#### Brief
Set down every line below, word for word.

Segment Open

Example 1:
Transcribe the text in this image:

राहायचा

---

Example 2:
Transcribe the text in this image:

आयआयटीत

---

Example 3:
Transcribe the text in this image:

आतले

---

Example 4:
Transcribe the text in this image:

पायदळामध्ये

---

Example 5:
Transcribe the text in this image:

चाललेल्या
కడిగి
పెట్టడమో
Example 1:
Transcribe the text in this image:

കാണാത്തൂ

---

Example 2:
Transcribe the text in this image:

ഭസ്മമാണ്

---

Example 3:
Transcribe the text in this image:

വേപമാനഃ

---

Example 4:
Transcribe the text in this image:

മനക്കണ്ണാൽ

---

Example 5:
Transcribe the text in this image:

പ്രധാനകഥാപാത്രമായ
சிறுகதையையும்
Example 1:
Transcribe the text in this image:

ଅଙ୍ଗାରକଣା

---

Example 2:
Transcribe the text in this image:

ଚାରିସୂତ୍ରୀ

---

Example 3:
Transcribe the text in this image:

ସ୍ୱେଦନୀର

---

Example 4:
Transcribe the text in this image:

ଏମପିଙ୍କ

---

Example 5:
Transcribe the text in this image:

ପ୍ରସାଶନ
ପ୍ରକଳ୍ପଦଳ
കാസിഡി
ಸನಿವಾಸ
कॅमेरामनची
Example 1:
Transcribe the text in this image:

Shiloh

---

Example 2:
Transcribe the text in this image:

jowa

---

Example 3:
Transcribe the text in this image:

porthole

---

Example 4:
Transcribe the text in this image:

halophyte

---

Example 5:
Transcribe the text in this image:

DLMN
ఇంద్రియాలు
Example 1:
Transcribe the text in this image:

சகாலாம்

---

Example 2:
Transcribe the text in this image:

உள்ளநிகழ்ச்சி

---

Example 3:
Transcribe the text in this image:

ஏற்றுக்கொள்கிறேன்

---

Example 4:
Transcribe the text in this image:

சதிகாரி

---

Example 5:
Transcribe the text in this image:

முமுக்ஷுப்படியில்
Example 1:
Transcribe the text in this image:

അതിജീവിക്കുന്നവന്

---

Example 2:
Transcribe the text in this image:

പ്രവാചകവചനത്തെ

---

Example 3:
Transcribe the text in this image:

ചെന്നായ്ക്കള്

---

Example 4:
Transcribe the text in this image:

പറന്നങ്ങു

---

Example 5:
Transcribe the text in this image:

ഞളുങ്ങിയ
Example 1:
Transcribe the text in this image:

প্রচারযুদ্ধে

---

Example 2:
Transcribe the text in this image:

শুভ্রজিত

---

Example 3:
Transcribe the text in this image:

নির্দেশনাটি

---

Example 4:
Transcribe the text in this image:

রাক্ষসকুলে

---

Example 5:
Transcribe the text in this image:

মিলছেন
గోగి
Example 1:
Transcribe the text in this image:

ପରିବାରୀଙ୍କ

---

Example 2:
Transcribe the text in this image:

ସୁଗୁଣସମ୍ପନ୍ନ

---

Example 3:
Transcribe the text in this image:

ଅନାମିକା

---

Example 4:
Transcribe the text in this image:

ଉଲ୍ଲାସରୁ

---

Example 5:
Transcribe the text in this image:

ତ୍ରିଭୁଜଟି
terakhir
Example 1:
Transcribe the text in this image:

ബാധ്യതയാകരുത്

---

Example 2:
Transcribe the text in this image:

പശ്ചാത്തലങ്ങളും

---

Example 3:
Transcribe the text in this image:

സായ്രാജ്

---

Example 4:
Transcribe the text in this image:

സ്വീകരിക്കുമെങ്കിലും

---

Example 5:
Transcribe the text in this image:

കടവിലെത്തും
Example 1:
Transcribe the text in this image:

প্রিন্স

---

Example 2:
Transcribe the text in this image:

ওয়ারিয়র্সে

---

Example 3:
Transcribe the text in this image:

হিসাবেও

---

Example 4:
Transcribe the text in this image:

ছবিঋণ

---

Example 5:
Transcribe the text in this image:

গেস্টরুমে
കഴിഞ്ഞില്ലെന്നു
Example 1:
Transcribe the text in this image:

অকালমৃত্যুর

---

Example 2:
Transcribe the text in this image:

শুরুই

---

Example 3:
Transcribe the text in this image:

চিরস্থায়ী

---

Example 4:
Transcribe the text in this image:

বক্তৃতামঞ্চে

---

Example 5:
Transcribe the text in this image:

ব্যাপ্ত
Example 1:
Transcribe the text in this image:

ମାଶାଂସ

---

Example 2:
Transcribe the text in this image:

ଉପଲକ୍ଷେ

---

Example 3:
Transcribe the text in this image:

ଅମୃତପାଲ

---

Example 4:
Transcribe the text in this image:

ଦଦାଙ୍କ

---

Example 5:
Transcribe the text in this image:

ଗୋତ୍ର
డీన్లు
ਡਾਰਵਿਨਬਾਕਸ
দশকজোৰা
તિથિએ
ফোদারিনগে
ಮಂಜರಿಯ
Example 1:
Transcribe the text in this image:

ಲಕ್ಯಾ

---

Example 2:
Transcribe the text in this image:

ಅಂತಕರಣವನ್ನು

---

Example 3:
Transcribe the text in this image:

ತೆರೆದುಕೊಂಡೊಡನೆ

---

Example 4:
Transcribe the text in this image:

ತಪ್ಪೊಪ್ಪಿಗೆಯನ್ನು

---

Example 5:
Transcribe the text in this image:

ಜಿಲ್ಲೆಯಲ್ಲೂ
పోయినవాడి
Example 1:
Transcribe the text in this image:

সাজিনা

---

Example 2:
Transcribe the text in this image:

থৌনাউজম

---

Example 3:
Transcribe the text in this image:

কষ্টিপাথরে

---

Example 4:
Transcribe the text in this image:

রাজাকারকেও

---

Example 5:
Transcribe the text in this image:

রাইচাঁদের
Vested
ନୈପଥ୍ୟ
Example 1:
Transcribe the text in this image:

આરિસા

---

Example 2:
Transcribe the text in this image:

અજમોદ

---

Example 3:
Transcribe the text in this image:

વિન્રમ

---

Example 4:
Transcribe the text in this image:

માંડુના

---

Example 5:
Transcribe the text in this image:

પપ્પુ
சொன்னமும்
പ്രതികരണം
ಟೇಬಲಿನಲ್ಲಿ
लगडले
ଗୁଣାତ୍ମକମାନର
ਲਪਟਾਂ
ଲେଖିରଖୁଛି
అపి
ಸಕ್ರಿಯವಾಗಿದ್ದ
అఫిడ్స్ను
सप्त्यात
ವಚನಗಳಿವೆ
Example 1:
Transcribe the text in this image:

Segment Closed

#### Exercise result
Example 1:
Transcribe the text in this image:

राहायचा

---

Example 2:
Transcribe the text in this image:

आयआयटीत

---

Example 3:
Transcribe the text in this image:

आतले

---

Example 4:
Transcribe the text in this image:

पायदळामध्ये

---

Example 5:
Transcribe the text in this image:

चाललेल्या
కడిగి
పెట్టడమో
Example 1:
Transcribe the text in this image:

കാണാത്തൂ

---

Example 2:
Transcribe the text in this image:

ഭസ്മമാണ്

---

Example 3:
Transcribe the text in this image:

വേപമാനഃ

---

Example 4:
Transcribe the text in this image:

മനക്കണ്ണാൽ

---

Example 5:
Transcribe the text in this image:

പ്രധാനകഥാപാത്രമായ
சிறுகதையையும்
Example 1:
Transcribe the text in this image:

ଅଙ୍ଗାରକଣା

---

Example 2:
Transcribe the text in this image:

ଚାରିସୂତ୍ରୀ

---

Example 3:
Transcribe the text in this image:

ସ୍ୱେଦନୀର

---

Example 4:
Transcribe the text in this image:

ଏମପିଙ୍କ

---

Example 5:
Transcribe the text in this image:

ପ୍ରସାଶନ
ପ୍ରକଳ୍ପଦଳ
കാസിഡി
ಸನಿವಾಸ
कॅमेरामनची
Example 1:
Transcribe the text in this image:

Shiloh

---

Example 2:
Transcribe the text in this image:

jowa

---

Example 3:
Transcribe the text in this image:

porthole

---

Example 4:
Transcribe the text in this image:

halophyte

---

Example 5:
Transcribe the text in this image:

DLMN
ఇంద్రియాలు
Example 1:
Transcribe the text in this image:

சகாலாம்

---

Example 2:
Transcribe the text in this image:

உள்ளநிகழ்ச்சி

---

Example 3:
Transcribe the text in this image:

ஏற்றுக்கொள்கிறேன்

---

Example 4:
Transcribe the text in this image:

சதிகாரி

---

Example 5:
Transcribe the text in this image:

முமுக்ஷுப்படியில்
Example 1:
Transcribe the text in this image:

അതിജീവിക്കുന്നവന്

---

Example 2:
Transcribe the text in this image:

പ്രവാചകവചനത്തെ

---

Example 3:
Transcribe the text in this image:

ചെന്നായ്ക്കള്

---

Example 4:
Transcribe the text in this image:

പറന്നങ്ങു

---

Example 5:
Transcribe the text in this image:

ഞളുങ്ങിയ
Example 1:
Transcribe the text in this image:

প্রচারযুদ্ধে

---

Example 2:
Transcribe the text in this image:

শুভ্রজিত

---

Example 3:
Transcribe the text in this image:

নির্দেশনাটি

---

Example 4:
Transcribe the text in this image:

রাক্ষসকুলে

---

Example 5:
Transcribe the text in this image:

মিলছেন
గోగి
Example 1:
Transcribe the text in this image:

ପରିବାରୀଙ୍କ

---

Example 2:
Transcribe the text in this image:

ସୁଗୁଣସମ୍ପନ୍ନ

---

Example 3:
Transcribe the text in this image:

ଅନାମିକା

---

Example 4:
Transcribe the text in this image:

ଉଲ୍ଲାସରୁ

---

Example 5:
Transcribe the text in this image:

ତ୍ରିଭୁଜଟି
terakhir
Example 1:
Transcribe the text in this image:

ബാധ്യതയാകരുത്

---

Example 2:
Transcribe the text in this image:

പശ്ചാത്തലങ്ങളും

---

Example 3:
Transcribe the text in this image:

സായ്രാജ്

---

Example 4:
Transcribe the text in this image:

സ്വീകരിക്കുമെങ്കിലും

---

Example 5:
Transcribe the text in this image:

കടവിലെത്തും
Example 1:
Transcribe the text in this image:

প্রিন্স

---

Example 2:
Transcribe the text in this image:

ওয়ারিয়র্সে

---

Example 3:
Transcribe the text in this image:

হিসাবেও

---

Example 4:
Transcribe the text in this image:

ছবিঋণ

---

Example 5:
Transcribe the text in this image:

গেস্টরুমে
കഴിഞ്ഞില്ലെന്നു
Example 1:
Transcribe the text in this image:

অকালমৃত্যুর

---

Example 2:
Transcribe the text in this image:

শুরুই

---

Example 3:
Transcribe the text in this image:

চিরস্থায়ী

---

Example 4:
Transcribe the text in this image:

বক্তৃতামঞ্চে

---

Example 5:
Transcribe the text in this image:

ব্যাপ্ত
Example 1:
Transcribe the text in this image:

ମାଶାଂସ

---

Example 2:
Transcribe the text in this image:

ଉପଲକ୍ଷେ

---

Example 3:
Transcribe the text in this image:

ଅମୃତପାଲ

---

Example 4:
Transcribe the text in this image:

ଦଦାଙ୍କ

---

Example 5:
Transcribe the text in this image:

ଗୋତ୍ର
డీన్లు
ਡਾਰਵਿਨਬਾਕਸ
দশকজোৰা
તિથિએ
ফোদারিনগে
ಮಂಜರಿಯ
Example 1:
Transcribe the text in this image:

ಲಕ್ಯಾ

---

Example 2:
Transcribe the text in this image:

ಅಂತಕರಣವನ್ನು

---

Example 3:
Transcribe the text in this image:

ತೆರೆದುಕೊಂಡೊಡನೆ

---

Example 4:
Transcribe the text in this image:

ತಪ್ಪೊಪ್ಪಿಗೆಯನ್ನು

---

Example 5:
Transcribe the text in this image:

ಜಿಲ್ಲೆಯಲ್ಲೂ
పోయినవాడి
Example 1:
Transcribe the text in this image:

সাজিনা

---

Example 2:
Transcribe the text in this image:

থৌনাউজম

---

Example 3:
Transcribe the text in this image:

কষ্টিপাথরে

---

Example 4:
Transcribe the text in this image:

রাজাকারকেও

---

Example 5:
Transcribe the text in this image:

রাইচাঁদের
Vested
ନୈପଥ୍ୟ
Example 1:
Transcribe the text in this image:

આરિસા

---

Example 2:
Transcribe the text in this image:

અજમોદ

---

Example 3:
Transcribe the text in this image:

વિન્રમ

---

Example 4:
Transcribe the text in this image:

માંડુના

---

Example 5:
Transcribe the text in this image:

પપ્પુ
சொன்னமும்
പ്രതികരണം
ಟೇಬಲಿನಲ್ಲಿ
लगडले
ଗୁଣାତ୍ମକମାନର
ਲਪਟਾਂ
ଲେଖିରଖୁଛି
అపి
ಸಕ್ರಿಯವಾಗಿದ್ದ
అఫిడ్స్ను
सप्त्यात
ವಚನಗಳಿವೆ
Example 1:
Transcribe the text in this image:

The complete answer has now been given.